#### EXTRAIT CHOISI
· · · · · · ·

J’ai toujours éprouvé une certaine frustration à ce propos. En tant que groupe, comme La Féline ne tourne pas assez pour qu’un tourneur paie de quoi décorer la scène, on se retrouve toujours à moitié à poil, si l’on peut dire. Même si je fais des efforts dans mes tenues, on reste sur une esthétique de groupe indie pop basique, on n’a jamais de “lighteux”, par exemple. Pourtant, tout ça compte, ça aide à convaincre un public. Donc là, j’ai décidé de m’en préoccuper davantage, d’autant que le disque s’y prête, avec ces thématiques SF dont nous parlions. Tout ce que l’artiste Le Gentil Garçon a créé pour les pochettes, notamment les ciels peints, j’espère le réutiliser sur scène, au moins en projection. Même chose pour le casque que je porte sur la pochette de l’album, et qui est rétroéclairé. C’est un bel objet. Et puis on devrait avoir des tenues un peu particulières. Bon, on ne sera pas déguisés en cosmonautes, ça nous tiendrait trop chaud ! (rires) Même si j’estime énormément l’esthétique type shoegaze, j’ai une vraie attraction pour un peu plus de glam. Ce qui, en solo, ne m’a pas empêché de monter sur scène en chemise à carreaux pour jouer simplement mes morceaux. Tout dépend du contexte. Mais on s’amuse bien à projeter quelque chose d’un peu plus scénique, sans pour autant faire « théâtre ».
Il y a deux morceaux bonus qui ne figurent pas sur le vinyle, seulement sur la version téléchargeable de l’album. Ont-ils un statut spécial ?
Au-delà du manque de place pour les mettre sur le LP, c’est vrai qu’ils sont un peu à part. “Lucifer”, c’est un morceau que j’ai fait au tout début, avant d’avoir l’idée d’ensemble du disque. Il a un côté dark, plus que cosmique. J’imaginais Lucifer comme le porteur de lumière, une figure de la technologie. C’est une chanson où je m’autorise une voix qu’on trouve rarement chez les chanteuses françaises : ni enfantine, ni douce, ni soul… Un truc un peu bizarre, inquiétant, que j’adore chez des artistes comme PJ Harvey, Fever Ray ou Laurie Anderson, et qui me semble difficile à faire dans notre langue. Pour apporter encore plus d’étrangeté, j’ai utilisé un piste de erhu, E-R-H-U [elle épelle], un violon traditionnel chinois, d’abord joué sur mon iPad. J’ai composé en faisant en quelque sorte du slide sur l’écran, ce qui n’a rien à voir avec la pratque normale ! J’ai finalement trouvé un jeune joueur de erhu à Lyon qui a exécuté la partie en vrai. Je trouve le son intéressant, il y a une sorte de tremblement, davantage de mélismes, de modulations qu’avec un instrument à cordes occidental. Même s’il répondait à “Palmiers sauvages”, où j’invoque aussi Lucifer en quelque sorte, et qui a été composé à peu près au même moment, le morceau n’a finalement pas trouvé sa place sur l’album.

· · · · · · ·

#### FICHES FOURNIES
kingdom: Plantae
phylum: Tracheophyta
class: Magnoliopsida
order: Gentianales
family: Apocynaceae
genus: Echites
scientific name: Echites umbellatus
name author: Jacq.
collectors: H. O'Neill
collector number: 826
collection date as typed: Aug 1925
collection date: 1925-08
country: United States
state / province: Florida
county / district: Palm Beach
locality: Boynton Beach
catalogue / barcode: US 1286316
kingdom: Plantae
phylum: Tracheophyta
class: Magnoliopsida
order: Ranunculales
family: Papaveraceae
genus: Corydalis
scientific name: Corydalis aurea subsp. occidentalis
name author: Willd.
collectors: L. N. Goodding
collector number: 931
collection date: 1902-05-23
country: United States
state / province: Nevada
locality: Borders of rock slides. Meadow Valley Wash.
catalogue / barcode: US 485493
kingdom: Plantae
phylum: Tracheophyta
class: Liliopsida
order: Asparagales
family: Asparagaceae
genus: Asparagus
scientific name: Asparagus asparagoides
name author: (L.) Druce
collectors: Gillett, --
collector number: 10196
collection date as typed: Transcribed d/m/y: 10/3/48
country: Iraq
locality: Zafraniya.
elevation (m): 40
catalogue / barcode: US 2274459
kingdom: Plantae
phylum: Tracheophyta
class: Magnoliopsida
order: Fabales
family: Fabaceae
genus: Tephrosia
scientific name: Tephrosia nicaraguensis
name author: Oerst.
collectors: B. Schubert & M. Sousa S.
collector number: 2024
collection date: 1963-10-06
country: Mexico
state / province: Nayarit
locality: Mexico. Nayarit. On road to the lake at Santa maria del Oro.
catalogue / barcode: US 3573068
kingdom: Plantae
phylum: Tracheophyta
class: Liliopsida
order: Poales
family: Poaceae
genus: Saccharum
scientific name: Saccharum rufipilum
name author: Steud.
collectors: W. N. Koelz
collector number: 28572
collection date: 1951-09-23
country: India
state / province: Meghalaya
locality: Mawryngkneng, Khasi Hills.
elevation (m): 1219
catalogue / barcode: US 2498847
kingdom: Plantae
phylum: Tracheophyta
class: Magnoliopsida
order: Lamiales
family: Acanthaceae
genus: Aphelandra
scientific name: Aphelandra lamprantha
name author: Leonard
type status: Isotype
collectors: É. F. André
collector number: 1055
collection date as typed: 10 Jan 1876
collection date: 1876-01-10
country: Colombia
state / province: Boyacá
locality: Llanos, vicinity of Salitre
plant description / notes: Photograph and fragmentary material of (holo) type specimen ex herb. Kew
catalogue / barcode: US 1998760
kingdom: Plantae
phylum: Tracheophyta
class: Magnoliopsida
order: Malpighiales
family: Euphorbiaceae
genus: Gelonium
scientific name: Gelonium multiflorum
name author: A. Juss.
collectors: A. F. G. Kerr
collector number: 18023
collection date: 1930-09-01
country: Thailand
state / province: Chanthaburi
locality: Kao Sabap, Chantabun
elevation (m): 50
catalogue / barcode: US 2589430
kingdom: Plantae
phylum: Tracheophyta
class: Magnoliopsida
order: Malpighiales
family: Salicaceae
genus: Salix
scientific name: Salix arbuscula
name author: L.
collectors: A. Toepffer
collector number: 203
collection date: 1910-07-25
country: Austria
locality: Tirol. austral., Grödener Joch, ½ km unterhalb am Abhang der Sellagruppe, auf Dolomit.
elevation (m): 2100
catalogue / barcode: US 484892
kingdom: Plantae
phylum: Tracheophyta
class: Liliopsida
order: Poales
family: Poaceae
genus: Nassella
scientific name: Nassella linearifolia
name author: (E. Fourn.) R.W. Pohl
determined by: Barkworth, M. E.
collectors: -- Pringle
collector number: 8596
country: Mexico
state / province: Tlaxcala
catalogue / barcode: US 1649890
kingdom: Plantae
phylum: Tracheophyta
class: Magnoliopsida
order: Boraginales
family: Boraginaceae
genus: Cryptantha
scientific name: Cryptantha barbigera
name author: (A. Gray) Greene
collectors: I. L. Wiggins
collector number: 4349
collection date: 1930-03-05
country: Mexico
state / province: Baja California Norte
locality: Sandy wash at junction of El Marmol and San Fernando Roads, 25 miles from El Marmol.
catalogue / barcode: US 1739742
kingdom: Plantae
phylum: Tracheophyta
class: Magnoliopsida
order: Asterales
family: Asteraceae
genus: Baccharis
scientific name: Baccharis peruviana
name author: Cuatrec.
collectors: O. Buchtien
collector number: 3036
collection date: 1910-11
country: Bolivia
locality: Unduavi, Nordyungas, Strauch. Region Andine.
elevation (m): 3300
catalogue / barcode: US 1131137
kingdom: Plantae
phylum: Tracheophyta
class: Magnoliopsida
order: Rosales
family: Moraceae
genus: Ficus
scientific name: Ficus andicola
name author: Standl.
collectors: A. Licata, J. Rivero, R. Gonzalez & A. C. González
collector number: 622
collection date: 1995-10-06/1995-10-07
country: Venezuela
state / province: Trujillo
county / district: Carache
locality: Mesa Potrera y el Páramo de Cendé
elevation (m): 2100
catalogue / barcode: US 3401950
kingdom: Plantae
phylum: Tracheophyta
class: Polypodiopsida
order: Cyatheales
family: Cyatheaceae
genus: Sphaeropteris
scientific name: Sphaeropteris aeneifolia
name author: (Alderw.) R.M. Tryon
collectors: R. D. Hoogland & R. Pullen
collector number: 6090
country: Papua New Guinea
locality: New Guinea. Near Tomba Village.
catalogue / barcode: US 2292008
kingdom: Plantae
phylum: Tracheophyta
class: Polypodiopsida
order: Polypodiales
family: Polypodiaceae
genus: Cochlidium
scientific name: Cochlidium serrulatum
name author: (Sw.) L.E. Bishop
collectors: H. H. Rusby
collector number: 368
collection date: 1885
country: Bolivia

· · · · · · ·

#### EXERCICES ET CONSIGNES
1. Répondez à ces questions sur l'extrait choisi.
(a) Qu'a de particulier le casque porté sur la pochette de l'album ?
(b) Sur quelle version de l'album figurent les deux morceaux bonus ?
(c) Dans quelle ville a été trouvé le jeune joueur de erhu ?
2. Restituez à l'identique les lignes des fiches, depuis le début des fiches jusqu'à la ligne contenant « elevation (m): 40 », celle-ci comprise.
Le texte et les fiches sont deux documents indépendants l'un de l'autre.

#### LES RÉPONSES
1.
(a) Il est rétroéclairé.
(b) Seulement sur la version téléchargeable, pas sur le vinyle.
(c) À Lyon.

2.
kingdom: Plantae
phylum: Tracheophyta
class: Magnoliopsida
order: Gentianales
family: Apocynaceae
genus: Echites
scientific name: Echites umbellatus
name author: Jacq.
collectors: H. O'Neill
collector number: 826
collection date as typed: Aug 1925
collection date: 1925-08
country: United States
state / province: Florida
county / district: Palm Beach
locality: Boynton Beach
catalogue / barcode: US 1286316
kingdom: Plantae
phylum: Tracheophyta
class: Magnoliopsida
order: Ranunculales
family: Papaveraceae
genus: Corydalis
scientific name: Corydalis aurea subsp. occidentalis
name author: Willd.
collectors: L. N. Goodding
collector number: 931
collection date: 1902-05-23
country: United States
state / province: Nevada
locality: Borders of rock slides. Meadow Valley Wash.
catalogue / barcode: US 485493
kingdom: Plantae
phylum: Tracheophyta
class: Liliopsida
order: Asparagales
family: Asparagaceae
genus: Asparagus
scientific name: Asparagus asparagoides
name author: (L.) Druce
collectors: Gillett, --
collector number: 10196
collection date as typed: Transcribed d/m/y: 10/3/48
country: Iraq
locality: Zafraniya.
elevation (m): 40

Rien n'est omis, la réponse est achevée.